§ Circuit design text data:
---------------

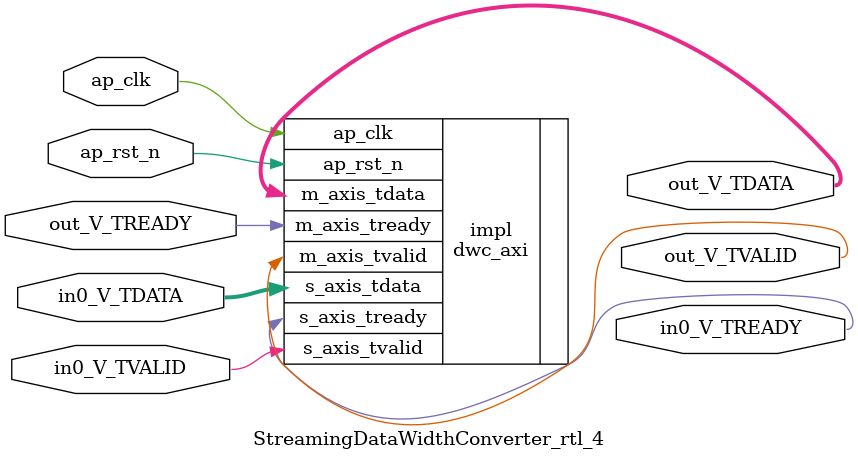
<source format=v>
/******************************************************************************
 * Copyright (C) 2023, Advanced Micro Devices, Inc.
 * All rights reserved.
 *
 * Redistribution and use in source and binary forms, with or without
 * modification, are permitted provided that the following conditions are met:
 *
 *  1. Redistributions of source code must retain the above copyright notice,
 *     this list of conditions and the following disclaimer.
 *
 *  2. Redistributions in binary form must reproduce the above copyright
 *     notice, this list of conditions and the following disclaimer in the
 *     documentation and/or other materials provided with the distribution.
 *
 *  3. Neither the name of the copyright holder nor the names of its
 *     contributors may be used to endorse or promote products derived from
 *     this software without specific prior written permission.
 *
 * THIS SOFTWARE IS PROVIDED BY THE COPYRIGHT HOLDERS AND CONTRIBUTORS "AS IS"
 * AND ANY EXPRESS OR IMPLIED WARRANTIES, INCLUDING, BUT NOT LIMITED TO,
 * THE IMPLIED WARRANTIES OF MERCHANTABILITY AND FITNESS FOR A PARTICULAR
 * PURPOSE ARE DISCLAIMED. IN NO EVENT SHALL THE COPYRIGHT HOLDER OR
 * CONTRIBUTORS BE LIABLE FOR ANY DIRECT, INDIRECT, INCIDENTAL, SPECIAL,
 * EXEMPLARY, OR CONSEQUENTIAL DAMAGES (INCLUDING, BUT NOT LIMITED TO,
 * PROCUREMENT OF SUBSTITUTE GOODS OR SERVICES; LOSS OF USE, DATA, OR PROFITS;
 * OR BUSINESS INTERRUPTION). HOWEVER CAUSED AND ON ANY THEORY OF LIABILITY,
 * WHETHER IN CONTRACT, STRICT LIABILITY, OR TORT (INCLUDING NEGLIGENCE OR
 * OTHERWISE) ARISING IN ANY WAY OUT OF THE USE OF THIS SOFTWARE, EVEN IF
 * ADVISED OF THE POSSIBILITY OF SUCH DAMAGE.
 *****************************************************************************/

module StreamingDataWidthConverter_rtl_4 #(
	parameter  IBITS = 128,
	parameter  OBITS = 4,

	parameter  AXI_IBITS = (IBITS+7)/8 * 8,
	parameter  AXI_OBITS = (OBITS+7)/8 * 8
)(
	//- Global Control ------------------
	(* X_INTERFACE_INFO = "xilinx.com:signal:clock:1.0 ap_clk CLK" *)
	(* X_INTERFACE_PARAMETER = "ASSOCIATED_BUSIF in0_V:out_V, ASSOCIATED_RESET ap_rst_n" *)
	input	ap_clk,
	(* X_INTERFACE_PARAMETER = "POLARITY ACTIVE_LOW" *)
	input	ap_rst_n,

	//- AXI Stream - Input --------------
	output	in0_V_TREADY,
	input	in0_V_TVALID,
	input	[AXI_IBITS-1:0]  in0_V_TDATA,

	//- AXI Stream - Output -------------
	input	out_V_TREADY,
	output	out_V_TVALID,
	output	[AXI_OBITS-1:0]  out_V_TDATA
);

	dwc_axi #(
		.IBITS(IBITS),
		.OBITS(OBITS)
	) impl (
		.ap_clk(ap_clk),
		.ap_rst_n(ap_rst_n),
		.s_axis_tready(in0_V_TREADY),
		.s_axis_tvalid(in0_V_TVALID),
		.s_axis_tdata(in0_V_TDATA),
		.m_axis_tready(out_V_TREADY),
		.m_axis_tvalid(out_V_TVALID),
		.m_axis_tdata(out_V_TDATA)
	);

endmodule

</source>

---------------

§ Exercise directions: Retype the data above as given, letting no picture into the copy.

§ Written solution:
<source format=v>
/******************************************************************************
 * Copyright (C) 2023, Advanced Micro Devices, Inc.
 * All rights reserved.
 *
 * Redistribution and use in source and binary forms, with or without
 * modification, are permitted provided that the following conditions are met:
 *
 *  1. Redistributions of source code must retain the above copyright notice,
 *     this list of conditions and the following disclaimer.
 *
 *  2. Redistributions in binary form must reproduce the above copyright
 *     notice, this list of conditions and the following disclaimer in the
 *     documentation and/or other materials provided with the distribution.
 *
 *  3. Neither the name of the copyright holder nor the names of its
 *     contributors may be used to endorse or promote products derived from
 *     this software without specific prior written permission.
 *
 * THIS SOFTWARE IS PROVIDED BY THE COPYRIGHT HOLDERS AND CONTRIBUTORS "AS IS"
 * AND ANY EXPRESS OR IMPLIED WARRANTIES, INCLUDING, BUT NOT LIMITED TO,
 * THE IMPLIED WARRANTIES OF MERCHANTABILITY AND FITNESS FOR A PARTICULAR
 * PURPOSE ARE DISCLAIMED. IN NO EVENT SHALL THE COPYRIGHT HOLDER OR
 * CONTRIBUTORS BE LIABLE FOR ANY DIRECT, INDIRECT, INCIDENTAL, SPECIAL,
 * EXEMPLARY, OR CONSEQUENTIAL DAMAGES (INCLUDING, BUT NOT LIMITED TO,
 * PROCUREMENT OF SUBSTITUTE GOODS OR SERVICES; LOSS OF USE, DATA, OR PROFITS;
 * OR BUSINESS INTERRUPTION). HOWEVER CAUSED AND ON ANY THEORY OF LIABILITY,
 * WHETHER IN CONTRACT, STRICT LIABILITY, OR TORT (INCLUDING NEGLIGENCE OR
 * OTHERWISE) ARISING IN ANY WAY OUT OF THE USE OF THIS SOFTWARE, EVEN IF
 * ADVISED OF THE POSSIBILITY OF SUCH DAMAGE.
 *****************************************************************************/

module StreamingDataWidthConverter_rtl_4 #(
	parameter  IBITS = 128,
	parameter  OBITS = 4,

	parameter  AXI_IBITS = (IBITS+7)/8 * 8,
	parameter  AXI_OBITS = (OBITS+7)/8 * 8
)(
	//- Global Control ------------------
	(* X_INTERFACE_INFO = "xilinx.com:signal:clock:1.0 ap_clk CLK" *)
	(* X_INTERFACE_PARAMETER = "ASSOCIATED_BUSIF in0_V:out_V, ASSOCIATED_RESET ap_rst_n" *)
	input	ap_clk,
	(* X_INTERFACE_PARAMETER = "POLARITY ACTIVE_LOW" *)
	input	ap_rst_n,

	//- AXI Stream - Input --------------
	output	in0_V_TREADY,
	input	in0_V_TVALID,
	input	[AXI_IBITS-1:0]  in0_V_TDATA,

	//- AXI Stream - Output -------------
	input	out_V_TREADY,
	output	out_V_TVALID,
	output	[AXI_OBITS-1:0]  out_V_TDATA
);

	dwc_axi #(
		.IBITS(IBITS),
		.OBITS(OBITS)
	) impl (
		.ap_clk(ap_clk),
		.ap_rst_n(ap_rst_n),
		.s_axis_tready(in0_V_TREADY),
		.s_axis_tvalid(in0_V_TVALID),
		.s_axis_tdata(in0_V_TDATA),
		.m_axis_tready(out_V_TREADY),
		.m_axis_tvalid(out_V_TVALID),
		.m_axis_tdata(out_V_TDATA)
	);

endmodule

</source>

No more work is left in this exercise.